Спустившись утром в гостиную, Сара обнаружила Диму в середине комнаты сидящим на полу. Неудобная на первый взгляд машинная поза, которую андроид считал наиболее устойчивой, называлась позой лотоса. Сара считала это чисто техническими причудами искусственного интеллекта, ведь куда удобнее было заниматься за столом, сидя в кресле или на табурете. Но Дима ее мнения не разделял, поэтому Сару в который раз ждали несколько белых подушек, на которые она с покорным видом уселась, заметно пошатнувшись и зевнув.

Казалось, зачем ей учить такие вымершие ветви научного знания, как философия и история? Ни в одной школе Аранона эти предметы не преподавали, поскольку в них полностью отпала всякая необходимость благодаря единой базе данных со всей возможной информацией, которую можно было разместить в сменяемых накопителях памяти в голове. К тому же, как и в случае с памятью умерших, память о былых временах тоже считалась запретной для повседневного обсуждения. Обсуждение прошлого означало недовольство настоящим, что считалось недопустимым для их современного общества. На всех уровнях жизни должны были думать только о текущем и будущем. И все же Джордан настаивал на этих занятиях, как когда-то настаивал его дед, а до него его прадед и так далее. Обучение вымершим наукам проходило в строго закрытом режиме, с разрешения Совета Архонта и только для его членов. Иными словами, отвертеться от этих уроков Сара не могла при всем желании.

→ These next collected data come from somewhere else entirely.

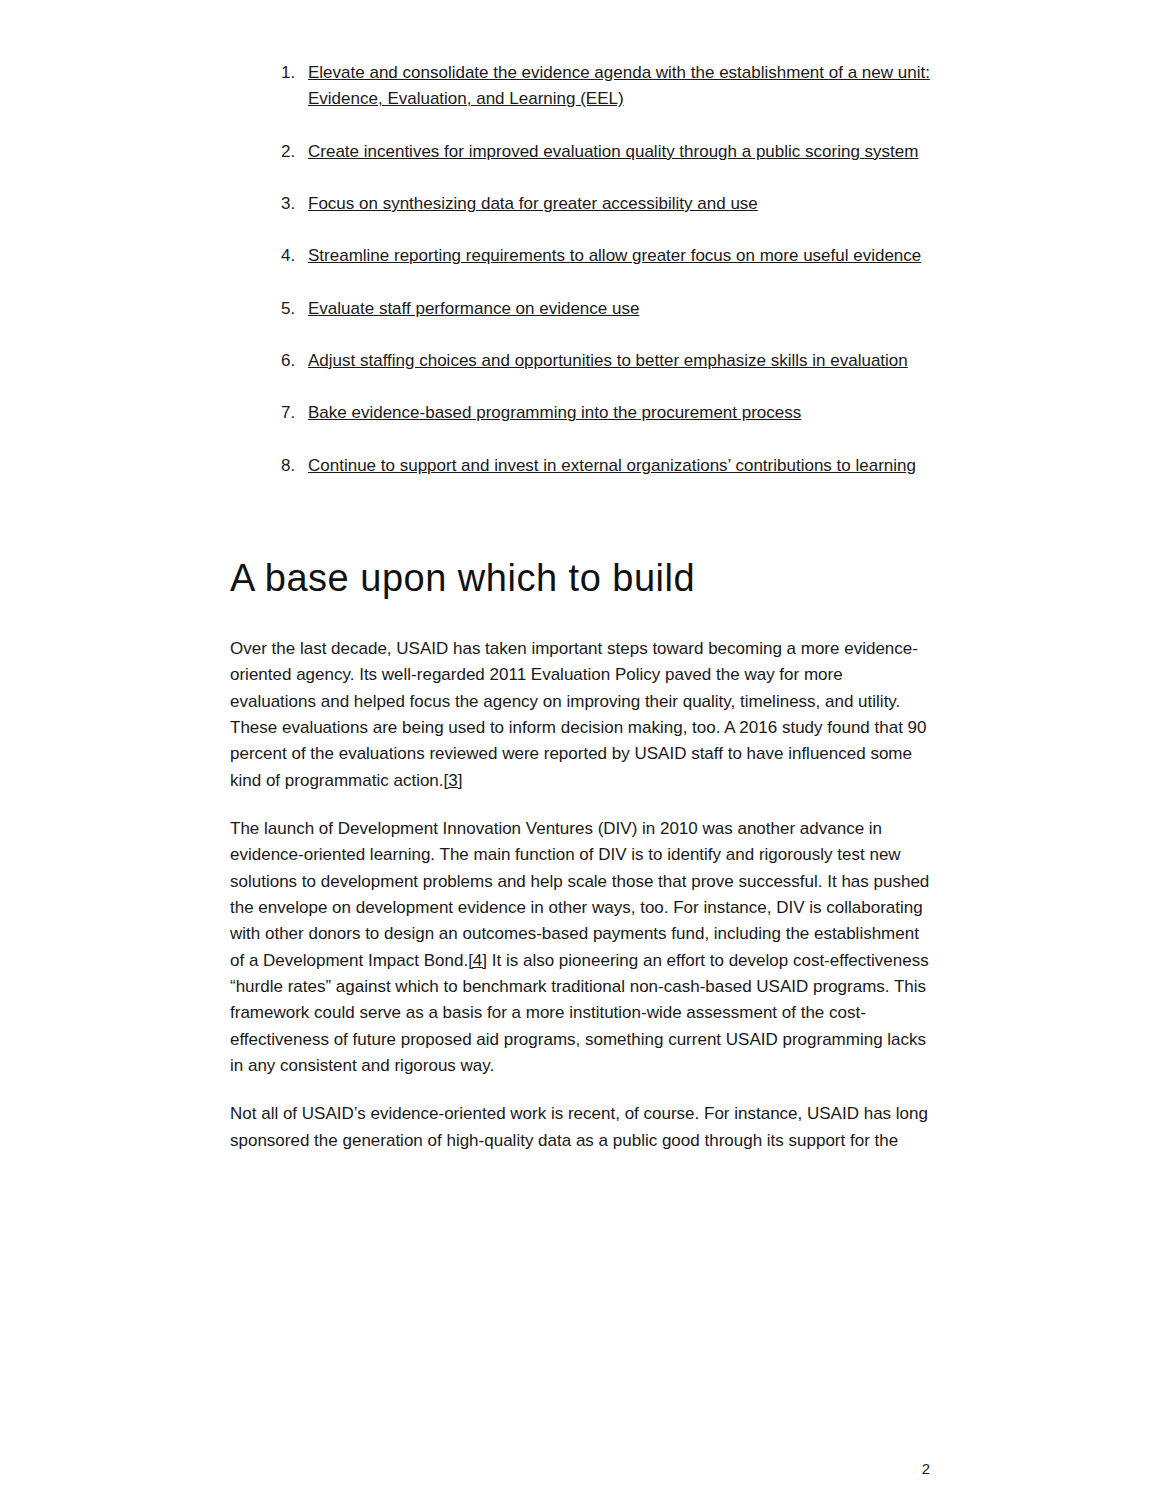Elevate and consolidate the evidence agenda with the establishment of a new unit: Evidence, Evaluation, and Learning (EEL)
Create incentives for improved evaluation quality through a public scoring system
Focus on synthesizing data for greater accessibility and use
Streamline reporting requirements to allow greater focus on more useful evidence
Evaluate staff performance on evidence use
Adjust staffing choices and opportunities to better emphasize skills in evaluation
Bake evidence-based programming into the procurement process
Continue to support and invest in external organizations’ contributions to learning
A base upon which to build
Over the last decade, USAID has taken important steps toward becoming a more evidence-oriented agency. Its well-regarded 2011 Evaluation Policy paved the way for more evaluations and helped focus the agency on improving their quality, timeliness, and utility. These evaluations are being used to inform decision making, too. A 2016 study found that 90 percent of the evaluations reviewed were reported by USAID staff to have influenced some kind of programmatic action.[3]
The launch of Development Innovation Ventures (DIV) in 2010 was another advance in evidence-oriented learning. The main function of DIV is to identify and rigorously test new solutions to development problems and help scale those that prove successful. It has pushed the envelope on development evidence in other ways, too. For instance, DIV is collaborating with other donors to design an outcomes-based payments fund, including the establishment of a Development Impact Bond.[4] It is also pioneering an effort to develop cost-effectiveness “hurdle rates” against which to benchmark traditional non-cash-based USAID programs. This framework could serve as a basis for a more institution-wide assessment of the cost-effectiveness of future proposed aid programs, something current USAID programming lacks in any consistent and rigorous way.
Not all of USAID’s evidence-oriented work is recent, of course. For instance, USAID has long sponsored the generation of high-quality data as a public good through its support for the
2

Еще с раннего детства Сары, установив у нее полное отсутствие какого-либо энтузиазма учиться, Дима проанализировал наиболее удобный формат обучения и выбрал самый ненавязчивый и интерактивный. Сидя друг напротив друга, Дима и Сара вели разные беседы, в которых не приходилось зубрить какие-то определения или теории. Они просто обсуждали темы, которые выбирал Дима, и Сара по мере своего желания записывала их беседу в свой планшет. Вытащив из кармана планшет, Сара растянула экран до нужного размера, улеглась на подушки и включила проецирование клавиатуры прямо на пол перед собой.

Молчание Димы показалось ей странным не сразу. Дима порой настаивал на том, что не начнет занятие, пока Сара не приведет себя в приличный вид, умоется и переоденется. Этим утром Сара поленилась причесываться, но была так самоуверенна, что меланхолично заявила, не глядя на Диму:

– Причешусь, когда голова понадобится для красоты, а не для ума…

Дима не отреагировал. Сара подняла на него хмурый взгляд. Дима как будто не слушал ее и смотрел прямо перед собой. Лишь незначительные движения его глаз свидетельствовали о том, что он все еще функционировал.

– Дима? – позвала Сара, наклонив голову на бок. – Ты что, завис?

Зеленый свет в глазах андроида быстро замигал, после чего он поспешно натянул на губы учтивую улыбку.

– Доброе утро, Сара, – сказал Дима. – Я подожду несколько минут, чтобы ты привела себя в порядок.

Сара сощурила глаза.

– А ты сам в порядке? – недоверчиво спросила она.

Дима явно задумался над причиной такого вопроса.

– Ты просто застыл на месте… О чем ты думал? – поинтересовалась Сара, не скрывая своего любопытства.

– Я анализировал данные из Хранилища Колдвеллов, – честно ответил Дима, а Сара важно указала на него пальцем.

– Нарушитель! – усмехнулась Сара. – Предлагаю уговор. Я не пойду причесываться и никому не скажу, что ты смотришь файлы из Хранилища вне его стен.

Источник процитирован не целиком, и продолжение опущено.